It’s a ninja thing.
Dear Word Detective: I just discovered your articles online, and was pleased to find an explanation of the term “calf rope” (which I recently introduced to my youngest child), and also see that you at least reference the word “tump.” I grew up using both words regularly in southern Arkansas. This reminded me of another term that I’ve heard my parents use a good bit when I was growing up in the ’60s and ’70s, but never really understood the meaning. My parents would often refer to the trunk of a car as the “turtle hull.” I’ve found references online defining the term as the trunk of a car, but no explanation of how/when the term quit referring to an actual turtle, and instead to a portion of a car. Any ideas? — Greg Harrison.
It’s always nice to be discovered, and in this case your discovery produced my discovery that I have columns online (from, respectively, 2003 and 1999) that I have absolutely no memory of writing. “Calf rope” is, I remember now, a regional “surrender term” used by children in the southern US to signal that they are giving up in a fight, much as saying “uncle” has been used for centuries. I apparently came up blank back in 1999 on “tump” meaning “overturn,” as in “tump over a boat.” But the Oxford English Dictionary (OED) says, I now notice, that it’s a US dialectical term meaning “to strike a person roughly” or “to knock down or over roughly” (“I wuz gonna take a big drank of muh Arro Cee Cola until you came by and tumped it over,” Dallas Morning News, 1983), which certainly sounds like the “tump” I was looking for. The OED suggests that this “tump” arose simply as a dialectical pronunciation of “thump.”
“Turtle hull” is a new one on me, but there seem to be a lot of people asking about it online, and there is broad agreement that it’s a slightly antiquated term for the trunk of a car, again used primarily in the southern US. The cargo compartment of a passenger automobile has gone by a range of monikers over the years. In the UK, it’s generally called the “boot,” after platforms on the side of horse-drawn carriages where guards sat (and under which luggage was carried). It’s not clear exactly how “boot” connects to that “platform” sense, but it may be based on the sense of “boot” as a protective container. Back in the 18th century, the main luggage compartment was also known as the “well.” The US term “trunk” is actually relatively recent, dating back to the 1930s. This “trunk” is based on “trunk” in the sense of “chest, box or case” (as in “steamer trunk”), a use that arose because the first “trunks” were made (supposedly) from actual tree trunks.
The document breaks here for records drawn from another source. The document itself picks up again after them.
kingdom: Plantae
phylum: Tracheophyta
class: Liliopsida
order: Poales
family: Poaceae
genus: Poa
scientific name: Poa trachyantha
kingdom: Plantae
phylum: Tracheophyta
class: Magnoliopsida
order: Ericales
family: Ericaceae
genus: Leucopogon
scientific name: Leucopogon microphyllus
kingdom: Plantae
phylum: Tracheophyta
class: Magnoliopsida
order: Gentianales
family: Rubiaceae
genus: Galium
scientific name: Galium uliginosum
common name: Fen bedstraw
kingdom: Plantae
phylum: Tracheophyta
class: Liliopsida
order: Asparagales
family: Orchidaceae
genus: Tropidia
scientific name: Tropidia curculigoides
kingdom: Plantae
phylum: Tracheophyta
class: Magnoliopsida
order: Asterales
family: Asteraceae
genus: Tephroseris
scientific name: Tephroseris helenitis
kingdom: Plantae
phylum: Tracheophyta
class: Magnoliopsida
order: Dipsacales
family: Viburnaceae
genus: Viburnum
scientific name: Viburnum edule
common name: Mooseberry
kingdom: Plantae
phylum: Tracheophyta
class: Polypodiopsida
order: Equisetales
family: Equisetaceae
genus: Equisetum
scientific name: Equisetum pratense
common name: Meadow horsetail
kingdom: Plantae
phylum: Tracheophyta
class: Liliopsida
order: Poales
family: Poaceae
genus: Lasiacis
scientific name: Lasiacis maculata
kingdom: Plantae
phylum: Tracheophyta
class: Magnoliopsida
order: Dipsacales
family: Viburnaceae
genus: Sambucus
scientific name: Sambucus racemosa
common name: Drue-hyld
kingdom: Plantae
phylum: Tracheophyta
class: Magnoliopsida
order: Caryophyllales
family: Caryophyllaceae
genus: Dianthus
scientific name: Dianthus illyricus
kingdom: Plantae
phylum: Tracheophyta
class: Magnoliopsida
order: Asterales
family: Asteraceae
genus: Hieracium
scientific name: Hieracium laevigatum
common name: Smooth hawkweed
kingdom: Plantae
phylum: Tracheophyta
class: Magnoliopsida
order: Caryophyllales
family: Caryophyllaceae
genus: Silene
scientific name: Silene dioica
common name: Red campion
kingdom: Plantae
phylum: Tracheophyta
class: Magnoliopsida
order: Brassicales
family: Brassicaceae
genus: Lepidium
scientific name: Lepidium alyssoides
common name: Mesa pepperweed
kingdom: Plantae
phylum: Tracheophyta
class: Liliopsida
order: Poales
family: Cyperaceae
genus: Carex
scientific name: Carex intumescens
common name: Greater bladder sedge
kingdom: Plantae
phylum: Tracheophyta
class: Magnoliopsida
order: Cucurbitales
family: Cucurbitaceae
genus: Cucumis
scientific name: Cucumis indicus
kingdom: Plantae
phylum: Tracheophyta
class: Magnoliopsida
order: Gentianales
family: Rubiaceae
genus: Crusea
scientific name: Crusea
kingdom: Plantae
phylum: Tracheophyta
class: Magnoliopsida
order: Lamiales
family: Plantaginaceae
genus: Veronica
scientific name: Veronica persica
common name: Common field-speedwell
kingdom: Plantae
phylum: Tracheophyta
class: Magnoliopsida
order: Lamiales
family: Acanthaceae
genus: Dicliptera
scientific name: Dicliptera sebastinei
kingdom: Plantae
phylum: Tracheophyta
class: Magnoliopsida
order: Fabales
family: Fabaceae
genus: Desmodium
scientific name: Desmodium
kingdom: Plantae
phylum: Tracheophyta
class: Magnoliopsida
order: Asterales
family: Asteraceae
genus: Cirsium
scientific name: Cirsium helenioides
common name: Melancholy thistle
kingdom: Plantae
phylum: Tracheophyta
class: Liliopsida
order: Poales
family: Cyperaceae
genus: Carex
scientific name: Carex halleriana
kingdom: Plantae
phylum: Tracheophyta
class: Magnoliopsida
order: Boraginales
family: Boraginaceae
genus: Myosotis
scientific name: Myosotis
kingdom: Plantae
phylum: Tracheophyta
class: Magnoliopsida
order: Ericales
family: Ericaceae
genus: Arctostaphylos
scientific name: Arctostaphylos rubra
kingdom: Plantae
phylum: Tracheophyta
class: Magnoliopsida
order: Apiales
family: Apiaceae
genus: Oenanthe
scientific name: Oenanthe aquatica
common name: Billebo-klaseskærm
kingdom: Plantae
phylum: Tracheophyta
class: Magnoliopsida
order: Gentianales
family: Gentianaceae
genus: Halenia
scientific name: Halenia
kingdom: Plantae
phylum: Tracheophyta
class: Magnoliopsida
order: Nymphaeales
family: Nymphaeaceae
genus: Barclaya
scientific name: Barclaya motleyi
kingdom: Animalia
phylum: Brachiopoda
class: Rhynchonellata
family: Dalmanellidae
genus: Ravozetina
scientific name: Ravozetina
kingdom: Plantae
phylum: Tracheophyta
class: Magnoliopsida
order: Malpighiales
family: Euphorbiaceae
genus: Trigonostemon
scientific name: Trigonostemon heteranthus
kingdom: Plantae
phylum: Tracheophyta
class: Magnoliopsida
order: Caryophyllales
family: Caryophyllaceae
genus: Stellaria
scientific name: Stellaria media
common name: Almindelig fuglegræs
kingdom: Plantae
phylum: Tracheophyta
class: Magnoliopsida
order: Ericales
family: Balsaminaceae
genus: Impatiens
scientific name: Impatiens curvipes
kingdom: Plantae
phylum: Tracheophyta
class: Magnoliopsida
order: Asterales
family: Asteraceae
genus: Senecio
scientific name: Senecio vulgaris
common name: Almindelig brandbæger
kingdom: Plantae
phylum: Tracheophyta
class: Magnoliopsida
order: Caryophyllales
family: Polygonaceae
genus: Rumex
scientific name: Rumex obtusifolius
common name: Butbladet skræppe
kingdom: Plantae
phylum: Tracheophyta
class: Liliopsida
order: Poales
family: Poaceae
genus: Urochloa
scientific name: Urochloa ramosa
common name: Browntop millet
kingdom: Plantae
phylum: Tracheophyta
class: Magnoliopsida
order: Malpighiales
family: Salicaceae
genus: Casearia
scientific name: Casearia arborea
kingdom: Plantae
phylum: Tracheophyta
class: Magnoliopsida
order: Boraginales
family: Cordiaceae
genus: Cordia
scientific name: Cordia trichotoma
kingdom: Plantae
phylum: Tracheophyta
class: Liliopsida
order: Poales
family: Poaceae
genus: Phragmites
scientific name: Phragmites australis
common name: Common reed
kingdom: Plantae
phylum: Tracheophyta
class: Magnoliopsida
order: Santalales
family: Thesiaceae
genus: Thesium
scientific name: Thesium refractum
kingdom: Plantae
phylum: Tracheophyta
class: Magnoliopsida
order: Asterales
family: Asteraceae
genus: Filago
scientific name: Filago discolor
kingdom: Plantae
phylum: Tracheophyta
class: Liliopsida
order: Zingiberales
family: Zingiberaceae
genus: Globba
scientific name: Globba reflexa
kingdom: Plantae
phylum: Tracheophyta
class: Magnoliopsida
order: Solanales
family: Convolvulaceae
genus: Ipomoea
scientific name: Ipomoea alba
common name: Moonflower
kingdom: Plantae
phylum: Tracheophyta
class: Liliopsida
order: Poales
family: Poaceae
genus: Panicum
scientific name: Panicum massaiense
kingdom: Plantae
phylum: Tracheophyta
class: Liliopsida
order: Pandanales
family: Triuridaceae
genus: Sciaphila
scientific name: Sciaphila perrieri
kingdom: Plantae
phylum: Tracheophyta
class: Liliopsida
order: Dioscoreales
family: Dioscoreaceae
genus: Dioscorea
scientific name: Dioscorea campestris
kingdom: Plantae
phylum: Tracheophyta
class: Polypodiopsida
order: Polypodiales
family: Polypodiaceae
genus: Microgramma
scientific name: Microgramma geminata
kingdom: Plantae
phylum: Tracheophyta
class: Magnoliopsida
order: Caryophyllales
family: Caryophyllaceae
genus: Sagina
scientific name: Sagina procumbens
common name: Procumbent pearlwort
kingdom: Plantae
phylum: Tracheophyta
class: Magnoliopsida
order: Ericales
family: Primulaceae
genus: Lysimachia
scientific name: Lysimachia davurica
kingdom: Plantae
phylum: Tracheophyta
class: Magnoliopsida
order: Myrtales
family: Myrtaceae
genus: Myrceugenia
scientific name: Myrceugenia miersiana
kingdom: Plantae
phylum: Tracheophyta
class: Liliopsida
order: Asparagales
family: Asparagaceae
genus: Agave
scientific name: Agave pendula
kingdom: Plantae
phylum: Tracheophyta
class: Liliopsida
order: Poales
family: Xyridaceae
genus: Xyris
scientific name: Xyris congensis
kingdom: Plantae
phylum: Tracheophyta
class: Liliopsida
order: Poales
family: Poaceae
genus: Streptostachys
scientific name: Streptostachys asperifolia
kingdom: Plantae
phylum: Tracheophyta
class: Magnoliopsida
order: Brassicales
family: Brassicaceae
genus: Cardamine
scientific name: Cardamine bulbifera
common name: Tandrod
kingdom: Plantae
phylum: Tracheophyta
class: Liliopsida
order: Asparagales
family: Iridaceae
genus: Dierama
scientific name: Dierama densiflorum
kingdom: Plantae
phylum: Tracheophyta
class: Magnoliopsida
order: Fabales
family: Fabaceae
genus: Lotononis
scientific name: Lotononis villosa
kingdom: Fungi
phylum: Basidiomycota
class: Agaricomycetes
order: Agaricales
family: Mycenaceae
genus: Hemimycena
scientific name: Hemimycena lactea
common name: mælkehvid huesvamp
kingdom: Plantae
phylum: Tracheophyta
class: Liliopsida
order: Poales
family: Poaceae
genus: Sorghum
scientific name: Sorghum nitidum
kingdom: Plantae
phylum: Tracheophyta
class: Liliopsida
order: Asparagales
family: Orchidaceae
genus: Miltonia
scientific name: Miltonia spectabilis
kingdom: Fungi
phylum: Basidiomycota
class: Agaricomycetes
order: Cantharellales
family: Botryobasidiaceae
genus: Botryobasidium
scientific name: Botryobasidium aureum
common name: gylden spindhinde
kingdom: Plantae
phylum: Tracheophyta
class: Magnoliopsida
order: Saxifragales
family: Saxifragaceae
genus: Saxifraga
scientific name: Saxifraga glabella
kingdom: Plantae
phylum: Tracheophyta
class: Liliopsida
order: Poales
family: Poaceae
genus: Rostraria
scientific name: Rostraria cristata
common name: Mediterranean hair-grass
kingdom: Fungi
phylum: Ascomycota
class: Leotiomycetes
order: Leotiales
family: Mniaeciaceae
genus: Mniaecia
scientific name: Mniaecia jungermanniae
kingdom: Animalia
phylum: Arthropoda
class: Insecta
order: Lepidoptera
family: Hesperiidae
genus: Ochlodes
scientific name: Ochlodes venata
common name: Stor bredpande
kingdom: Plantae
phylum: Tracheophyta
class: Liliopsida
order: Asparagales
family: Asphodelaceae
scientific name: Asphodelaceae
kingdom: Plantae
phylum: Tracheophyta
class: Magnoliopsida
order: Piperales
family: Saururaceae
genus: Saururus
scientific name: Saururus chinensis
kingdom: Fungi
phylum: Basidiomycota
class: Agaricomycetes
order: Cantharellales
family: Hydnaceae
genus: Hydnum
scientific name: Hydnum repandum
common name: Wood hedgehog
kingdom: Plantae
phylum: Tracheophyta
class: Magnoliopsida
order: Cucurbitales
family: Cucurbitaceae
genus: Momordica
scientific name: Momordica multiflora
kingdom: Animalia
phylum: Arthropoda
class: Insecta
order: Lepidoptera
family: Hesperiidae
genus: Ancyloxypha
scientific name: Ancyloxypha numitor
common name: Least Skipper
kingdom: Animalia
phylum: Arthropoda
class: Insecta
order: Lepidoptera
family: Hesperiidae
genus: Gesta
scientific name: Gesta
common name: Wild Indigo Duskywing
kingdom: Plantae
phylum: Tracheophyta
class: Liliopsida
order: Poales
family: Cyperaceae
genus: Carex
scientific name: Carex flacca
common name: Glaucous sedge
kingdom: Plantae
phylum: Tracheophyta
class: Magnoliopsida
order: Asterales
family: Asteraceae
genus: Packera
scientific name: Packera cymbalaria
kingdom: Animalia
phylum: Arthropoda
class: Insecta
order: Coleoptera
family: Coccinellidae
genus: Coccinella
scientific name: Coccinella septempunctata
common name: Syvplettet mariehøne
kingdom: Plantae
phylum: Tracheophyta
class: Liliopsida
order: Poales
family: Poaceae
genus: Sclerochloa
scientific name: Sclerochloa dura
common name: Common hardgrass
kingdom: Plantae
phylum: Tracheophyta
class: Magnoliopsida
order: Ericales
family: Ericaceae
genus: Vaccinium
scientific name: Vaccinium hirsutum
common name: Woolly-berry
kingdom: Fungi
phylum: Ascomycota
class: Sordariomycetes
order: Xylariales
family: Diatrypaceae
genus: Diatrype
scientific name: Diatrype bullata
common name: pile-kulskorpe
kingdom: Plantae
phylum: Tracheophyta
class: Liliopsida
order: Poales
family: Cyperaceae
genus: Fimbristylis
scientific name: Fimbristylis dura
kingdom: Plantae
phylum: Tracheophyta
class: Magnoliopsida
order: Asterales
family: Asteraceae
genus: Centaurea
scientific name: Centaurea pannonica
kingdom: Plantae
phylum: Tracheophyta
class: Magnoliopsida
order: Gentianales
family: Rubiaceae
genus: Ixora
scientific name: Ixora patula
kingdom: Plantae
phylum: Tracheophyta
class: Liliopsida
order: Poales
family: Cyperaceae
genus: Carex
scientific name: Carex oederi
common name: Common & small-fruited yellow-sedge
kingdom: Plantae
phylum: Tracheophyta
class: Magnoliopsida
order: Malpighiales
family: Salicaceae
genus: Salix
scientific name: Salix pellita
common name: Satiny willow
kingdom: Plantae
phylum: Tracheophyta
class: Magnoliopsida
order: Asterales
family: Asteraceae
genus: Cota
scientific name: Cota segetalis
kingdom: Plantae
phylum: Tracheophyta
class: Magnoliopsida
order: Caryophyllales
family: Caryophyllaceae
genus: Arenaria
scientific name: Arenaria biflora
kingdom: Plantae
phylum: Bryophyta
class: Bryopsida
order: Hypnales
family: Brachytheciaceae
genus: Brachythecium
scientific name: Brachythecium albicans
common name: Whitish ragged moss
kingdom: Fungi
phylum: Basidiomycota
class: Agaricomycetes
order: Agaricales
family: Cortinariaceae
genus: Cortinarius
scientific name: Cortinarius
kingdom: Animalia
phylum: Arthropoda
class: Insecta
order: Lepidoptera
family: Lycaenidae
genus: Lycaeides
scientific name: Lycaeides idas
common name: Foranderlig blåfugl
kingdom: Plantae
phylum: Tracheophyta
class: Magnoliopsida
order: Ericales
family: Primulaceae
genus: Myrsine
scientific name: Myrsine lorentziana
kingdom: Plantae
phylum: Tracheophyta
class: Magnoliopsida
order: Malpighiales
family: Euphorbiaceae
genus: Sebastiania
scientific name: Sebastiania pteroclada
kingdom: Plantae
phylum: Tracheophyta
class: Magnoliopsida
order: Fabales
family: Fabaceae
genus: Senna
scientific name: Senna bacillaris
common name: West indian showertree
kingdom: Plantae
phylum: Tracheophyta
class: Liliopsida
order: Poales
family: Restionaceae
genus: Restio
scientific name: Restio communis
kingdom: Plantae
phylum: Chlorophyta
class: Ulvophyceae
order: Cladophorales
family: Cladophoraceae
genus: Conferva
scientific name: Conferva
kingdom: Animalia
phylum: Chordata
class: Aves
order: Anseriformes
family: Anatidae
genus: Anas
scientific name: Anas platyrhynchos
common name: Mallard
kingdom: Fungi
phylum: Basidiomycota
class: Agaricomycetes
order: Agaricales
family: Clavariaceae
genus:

My back hurts just thinking about that.
I have yet to find a dictionary that lists “turtle-hull,” but the Oxford English Dictionary (OED) does have an entry for “turtle-back” meaning “a rounded projecting boot on a motor vehicle,” which first appeared in print in 1941. This use was by analogy to an arched structure called a “turtle-back” (or “turtle-deck”) sometimes mounted on the bow and/or stern of 19th century steamships to protect against heavy seas. Modern lifeboats on large ships often have this sort of arched canopy fore and aft (or are entirely enclosed by one) to protect passengers and prevent the craft from swamping in a storm. This seafaring “turtle-back” takes its name from its resemblance to the arched shell of a turtle, and the rounded trunks of mid-20th century cars apparently also evoked comparison to our pokey reptilian pals.
The substitution of “hull” for “back” in “turtle-hull” seems a little odd, but not really mysterious. This is “hull” in the sense of “hard outer covering of a seed,” or (given the nautical origin of “turtle-back”) “hull” in the sense of “body of a ship” (which is almost certainly based on the “seed casing” sense of “hull” anyway).